Inside -

I have worried about this a lot in the past, to the point where it's become obsessive at times. Even though I'm at a point in my life where I know I like girls and I'm not finding that guys do anything for me at all, I can't help but question. After all, my past before I got into therapy involved a lot of gay porn and gay fantasies. That all went away after I realized that those behaviors were just me acting out from the abuse, but the question still pops up sometimes, because as I said, how is it I did all that stuff and then figured out that I was actually straight?

All I can do is look at where I am and try to realize that thoughts are just thoughts, and don't define me or my actions. If one day it turns out that I fall in love with another guy, then so be it, I will have to accept that and move on.
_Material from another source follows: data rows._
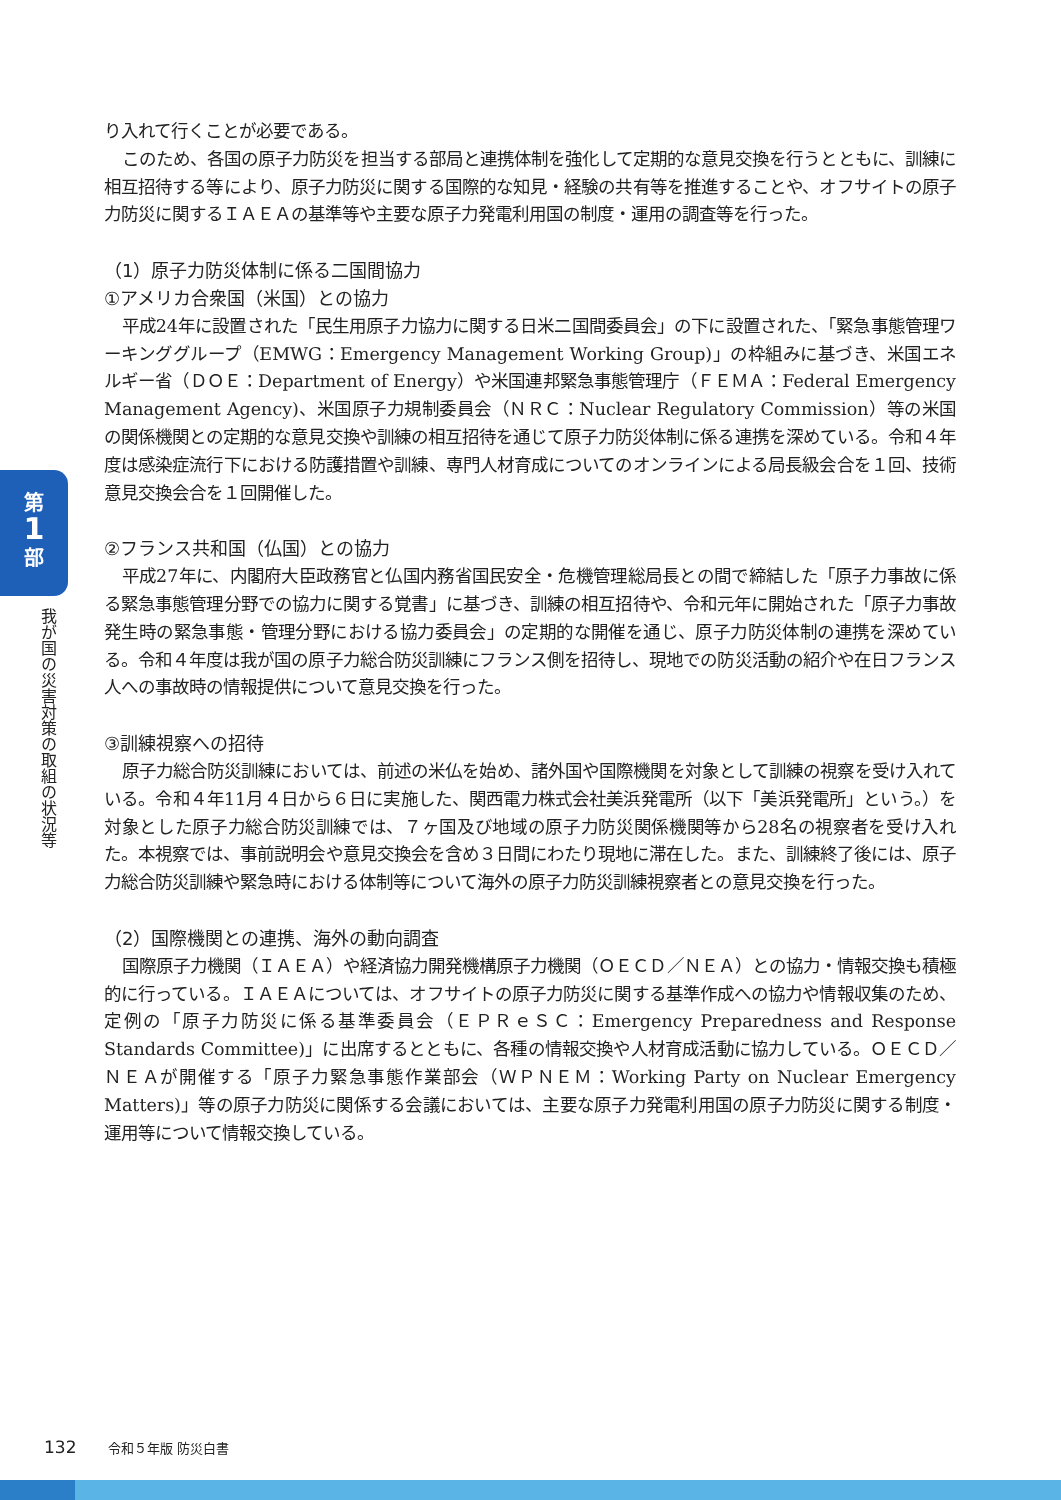第
1
部
我が国の災害対策の取組の状況等
り入れて行くことが必要である。
このため、各国の原子力防災を担当する部局と連携体制を強化して定期的な意見交換を行うとともに、訓練に相互招待する等により、原子力防災に関する国際的な知見・経験の共有等を推進することや、オフサイトの原子力防災に関するＩＡＥＡの基準等や主要な原子力発電利用国の制度・運用の調査等を行った。
（1）原子力防災体制に係る二国間協力
①アメリカ合衆国（米国）との協力
平成24年に設置された「民生用原子力協力に関する日米二国間委員会」の下に設置された、「緊急事態管理ワーキンググループ（EMWG：Emergency Management Working Group)」の枠組みに基づき、米国エネルギー省（ＤＯＥ：Department of Energy）や米国連邦緊急事態管理庁（ＦＥＭＡ：Federal Emergency Management Agency)、米国原子力規制委員会（ＮＲＣ：Nuclear Regulatory Commission）等の米国の関係機関との定期的な意見交換や訓練の相互招待を通じて原子力防災体制に係る連携を深めている。令和４年度は感染症流行下における防護措置や訓練、専門人材育成についてのオンラインによる局長級会合を１回、技術意見交換会合を１回開催した。
②フランス共和国（仏国）との協力
平成27年に、内閣府大臣政務官と仏国内務省国民安全・危機管理総局長との間で締結した「原子力事故に係る緊急事態管理分野での協力に関する覚書」に基づき、訓練の相互招待や、令和元年に開始された「原子力事故発生時の緊急事態・管理分野における協力委員会」の定期的な開催を通じ、原子力防災体制の連携を深めている。令和４年度は我が国の原子力総合防災訓練にフランス側を招待し、現地での防災活動の紹介や在日フランス人への事故時の情報提供について意見交換を行った。
③訓練視察への招待
原子力総合防災訓練においては、前述の米仏を始め、諸外国や国際機関を対象として訓練の視察を受け入れている。令和４年11月４日から６日に実施した、関西電力株式会社美浜発電所（以下「美浜発電所」という。）を対象とした原子力総合防災訓練では、７ヶ国及び地域の原子力防災関係機関等から28名の視察者を受け入れた。本視察では、事前説明会や意見交換会を含め３日間にわたり現地に滞在した。また、訓練終了後には、原子力総合防災訓練や緊急時における体制等について海外の原子力防災訓練視察者との意見交換を行った。
（2）国際機関との連携、海外の動向調査
国際原子力機関（ＩＡＥＡ）や経済協力開発機構原子力機関（ＯＥＣＤ／ＮＥＡ）との協力・情報交換も積極的に行っている。ＩＡＥＡについては、オフサイトの原子力防災に関する基準作成への協力や情報収集のため、定例の「原子力防災に係る基準委員会（ＥＰＲｅＳＣ：Emergency Preparedness and Response Standards Committee)」に出席するとともに、各種の情報交換や人材育成活動に協力している。ＯＥＣＤ／ＮＥＡが開催する「原子力緊急事態作業部会（ＷＰＮＥＭ：Working Party on Nuclear Emergency Matters)」等の原子力防災に関係する会議においては、主要な原子力発電利用国の原子力防災に関する制度・運用等について情報交換している。
132 令和５年版 防災白書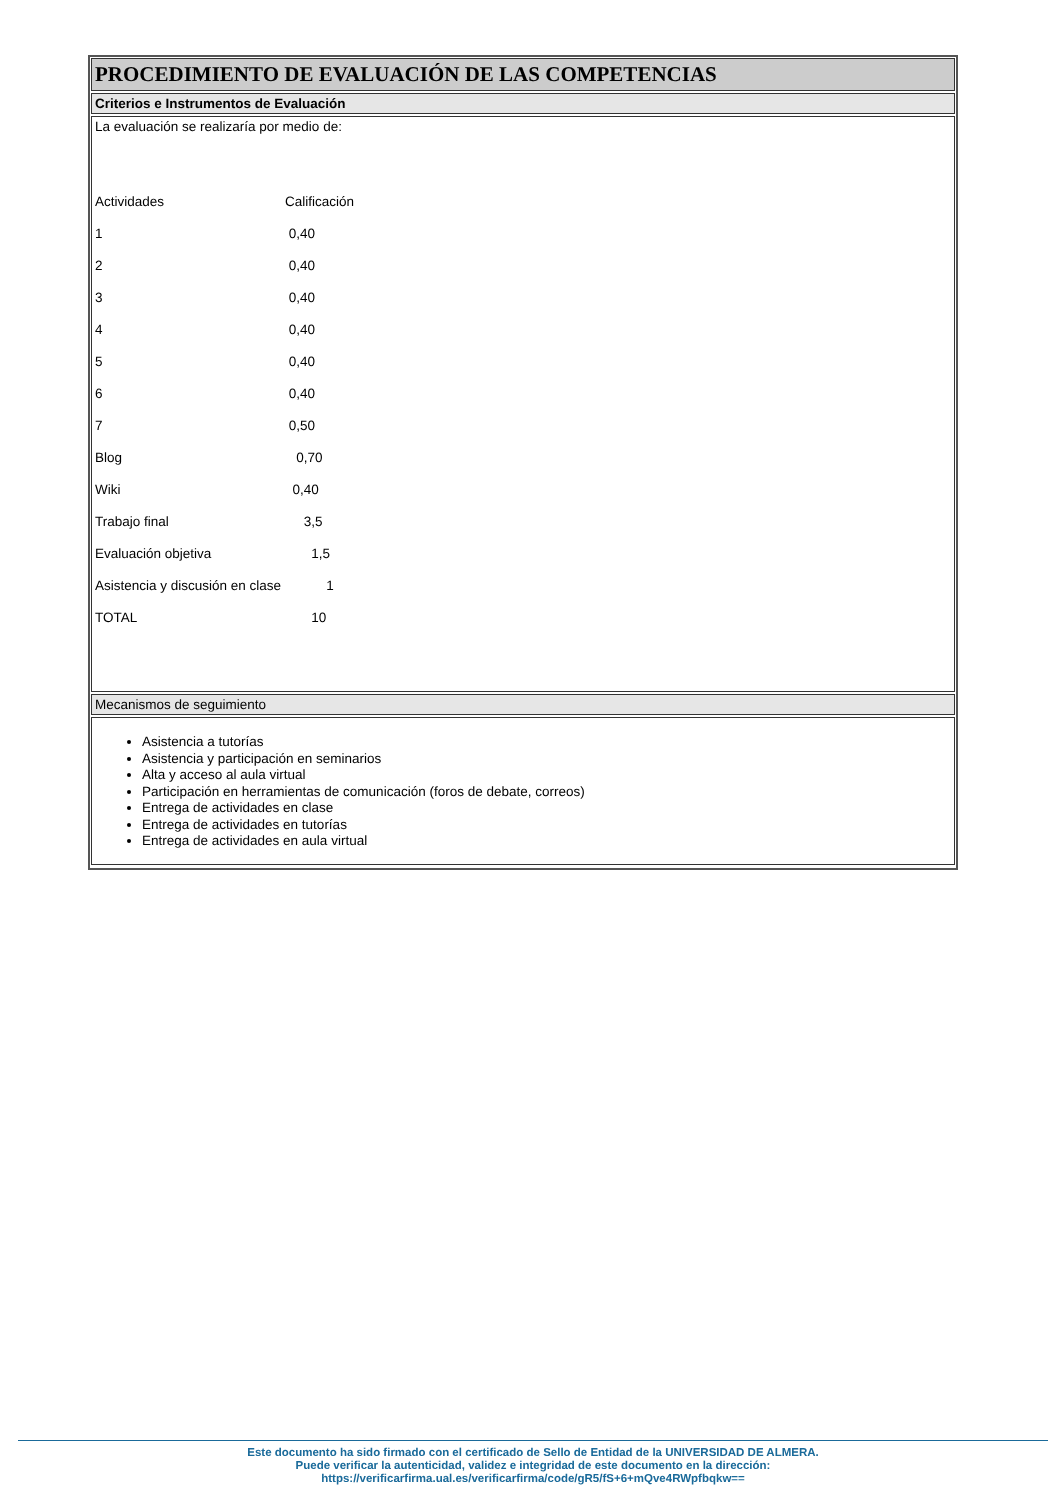PROCEDIMIENTO DE EVALUACIÓN DE LAS COMPETENCIAS
Criterios e Instrumentos de Evaluación
La evaluación se realizaría por medio de:
| Actividades | Calificación |
| 1 | 0,40 |
| 2 | 0,40 |
| 3 | 0,40 |
| 4 | 0,40 |
| 5 | 0,40 |
| 6 | 0,40 |
| 7 | 0,50 |
| Blog | 0,70 |
| Wiki | 0,40 |
| Trabajo final | 3,5 |
| Evaluación objetiva | 1,5 |
| Asistencia y discusión en clase | 1 |
| TOTAL | 10 |
Mecanismos de seguimiento
Asistencia a tutorías
Asistencia y participación en seminarios
Alta y acceso al aula virtual
Participación en herramientas de comunicación (foros de debate, correos)
Entrega de actividades en clase
Entrega de actividades en tutorías
Entrega de actividades en aula virtual
Este documento ha sido firmado con el certificado de Sello de Entidad de la UNIVERSIDAD DE ALMERA.
Puede verificar la autenticidad, validez e integridad de este documento en la dirección:
https://verificarfirma.ual.es/verificarfirma/code/gR5/fS+6+mQve4RWpfbqkw==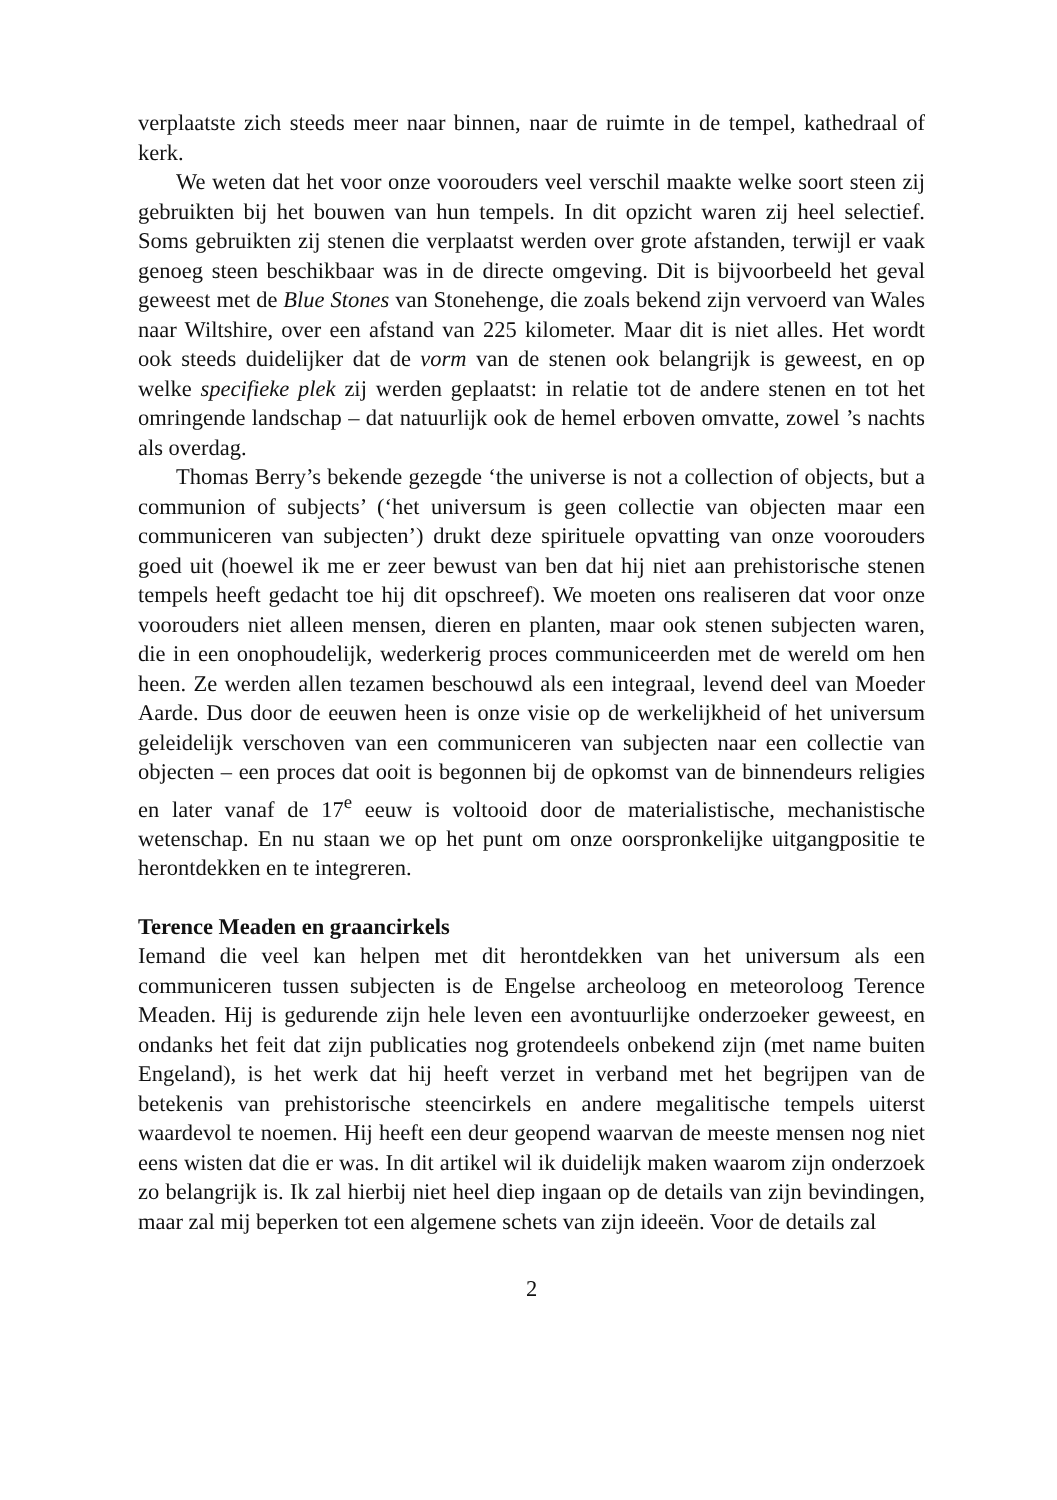verplaatste zich steeds meer naar binnen, naar de ruimte in de tempel, kathedraal of kerk.
We weten dat het voor onze voorouders veel verschil maakte welke soort steen zij gebruikten bij het bouwen van hun tempels. In dit opzicht waren zij heel selectief. Soms gebruikten zij stenen die verplaatst werden over grote afstanden, terwijl er vaak genoeg steen beschikbaar was in de directe omgeving. Dit is bijvoorbeeld het geval geweest met de Blue Stones van Stonehenge, die zoals bekend zijn vervoerd van Wales naar Wiltshire, over een afstand van 225 kilometer. Maar dit is niet alles. Het wordt ook steeds duidelijker dat de vorm van de stenen ook belangrijk is geweest, en op welke specifieke plek zij werden geplaatst: in relatie tot de andere stenen en tot het omringende landschap – dat natuurlijk ook de hemel erboven omvatte, zowel ’s nachts als overdag.
Thomas Berry’s bekende gezegde ‘the universe is not a collection of objects, but a communion of subjects’ (‘het universum is geen collectie van objecten maar een communiceren van subjecten’) drukt deze spirituele opvatting van onze voorouders goed uit (hoewel ik me er zeer bewust van ben dat hij niet aan prehistorische stenen tempels heeft gedacht toe hij dit opschreef). We moeten ons realiseren dat voor onze voorouders niet alleen mensen, dieren en planten, maar ook stenen subjecten waren, die in een onophoudelijk, wederkerig proces communiceerden met de wereld om hen heen. Ze werden allen tezamen beschouwd als een integraal, levend deel van Moeder Aarde. Dus door de eeuwen heen is onze visie op de werkelijkheid of het universum geleidelijk verschoven van een communiceren van subjecten naar een collectie van objecten – een proces dat ooit is begonnen bij de opkomst van de binnendeurs religies en later vanaf de 17<sup>e</sup> eeuw is voltooid door de materialistische, mechanistische wetenschap. En nu staan we op het punt om onze oorspronkelijke uitgangpositie te herontdekken en te integreren.
Terence Meaden en graancirkels
Iemand die veel kan helpen met dit herontdekken van het universum als een communiceren tussen subjecten is de Engelse archeoloog en meteoroloog Terence Meaden. Hij is gedurende zijn hele leven een avontuurlijke onderzoeker geweest, en ondanks het feit dat zijn publicaties nog grotendeels onbekend zijn (met name buiten Engeland), is het werk dat hij heeft verzet in verband met het begrijpen van de betekenis van prehistorische steencirkels en andere megalitische tempels uiterst waardevol te noemen. Hij heeft een deur geopend waarvan de meeste mensen nog niet eens wisten dat die er was. In dit artikel wil ik duidelijk maken waarom zijn onderzoek zo belangrijk is. Ik zal hierbij niet heel diep ingaan op de details van zijn bevindingen, maar zal mij beperken tot een algemene schets van zijn ideeën. Voor de details zal
2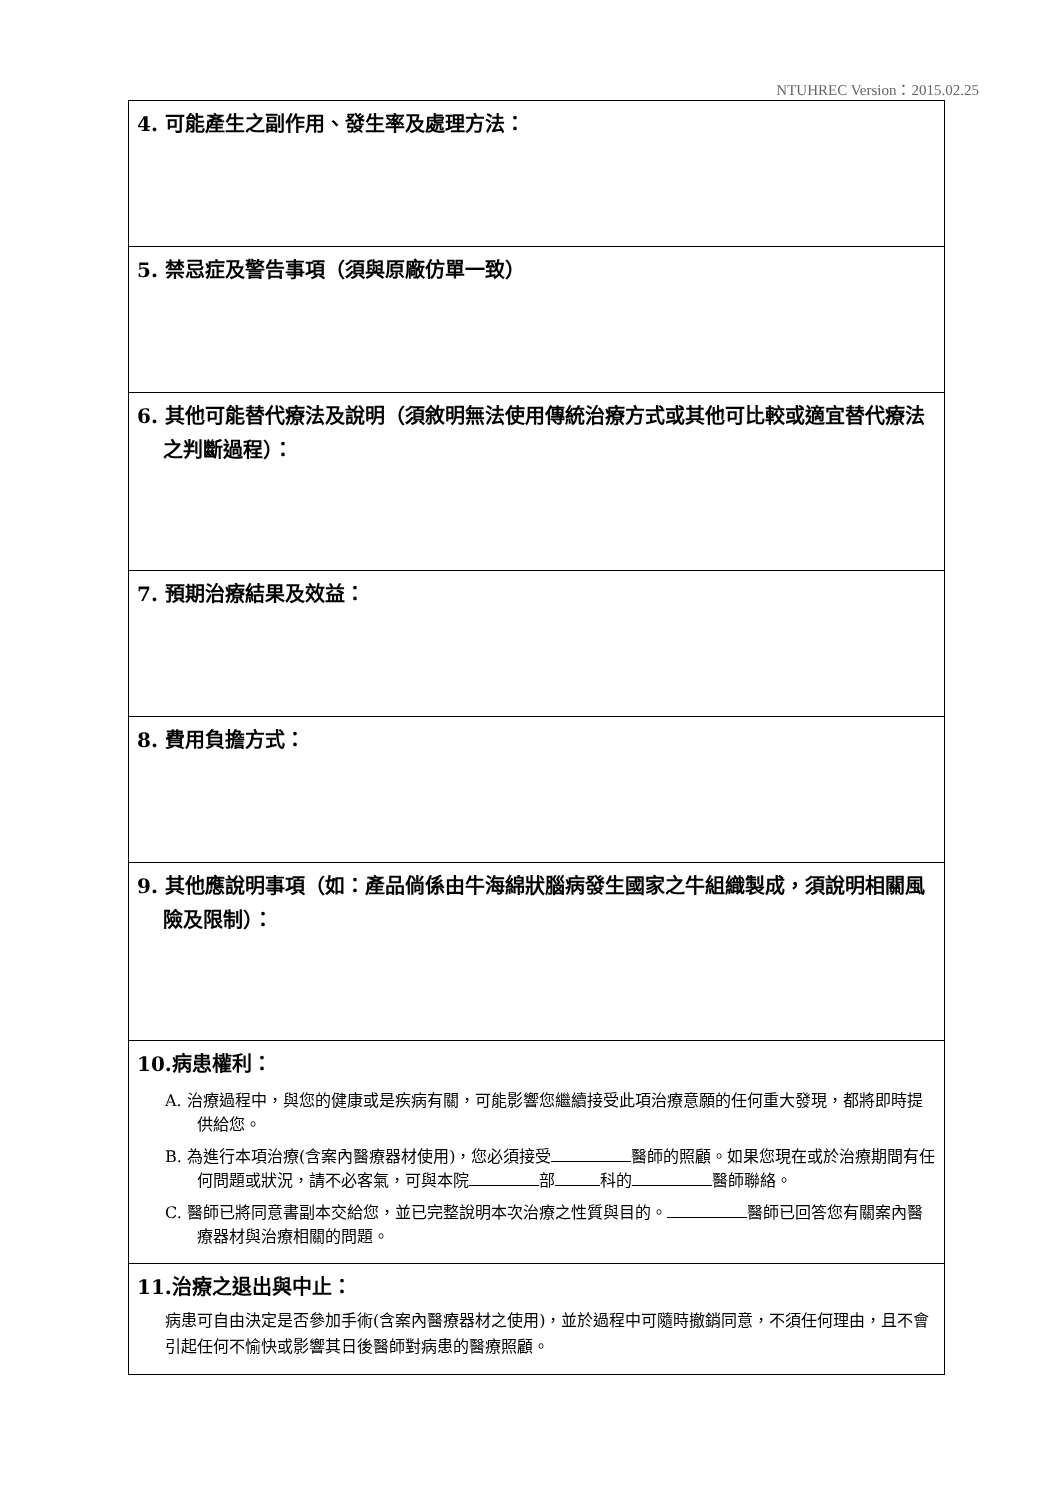NTUHREC Version：2015.02.25
| 4. 可能產生之副作用、發生率及處理方法： |
| 5. 禁忌症及警告事項（須與原廠仿單一致） |
| 6. 其他可能替代療法及說明（須敘明無法使用傳統治療方式或其他可比較或適宜替代療法之判斷過程）： |
| 7. 預期治療結果及效益： |
| 8. 費用負擔方式： |
| 9. 其他應說明事項（如：產品倘係由牛海綿狀腦病發生國家之牛組織製成，須說明相關風險及限制）： |
| 10.病患權利： A. 治療過程中，與您的健康或是疾病有關，可能影響您繼續接受此項治療意願的任何重大發現，都將即時提供給您。 B. 為進行本項治療(含案內醫療器材使用)，您必須接受 醫師的照顧。如果您現在或於治療期間有任何問題或狀況，請不必客氣，可與本院 部 科的 醫師聯絡。 C. 醫師已將同意書副本交給您，並已完整說明本次治療之性質與目的。 醫師已回答您有關案內醫療器材與治療相關的問題。 |
| 11.治療之退出與中止： 病患可自由決定是否參加手術(含案內醫療器材之使用)，並於過程中可隨時撤銷同意，不須任何理由，且不會引起任何不愉快或影響其日後醫師對病患的醫療照顧。 |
If not, I'm very much ok with that too, and I will have to get comfortable with the fact that certain things might trigger me in my life.

Another thing to consider - in my case, I have eyes, I'm not blind. I can say that a man is attractive or good looking without actually being attracted. Looks are looks! I have gay friends who will openly drop a "Damn, that girl looks fine!", but that doesn't mean they want to sleep with her.

Emotionally, do what feels right. I have many male friends, and while many of them are like brothers to me and know all about what I've been through, I don't think I can say I've ever felt like I was physically, emotionally or romantically attracted to them. Most of my female friends on the other hand were crushes that I couldn't get the courage up to ask out, and as a result made me their friend by default. Nothing wrong with that either, just that it kind of kills me to hear girls I like talking about their boyfriends in front of me. My fault for not stating my intentions though. Ultimately, I've realized that what I want more than anything else is for a girl to be in my life who loves me and accepts 100% what I went through and doesn't judge me for it. I feel like I could really get close with somebody like that and actually fall in love. Who knows though! As we are all too aware, life throws us curveballs.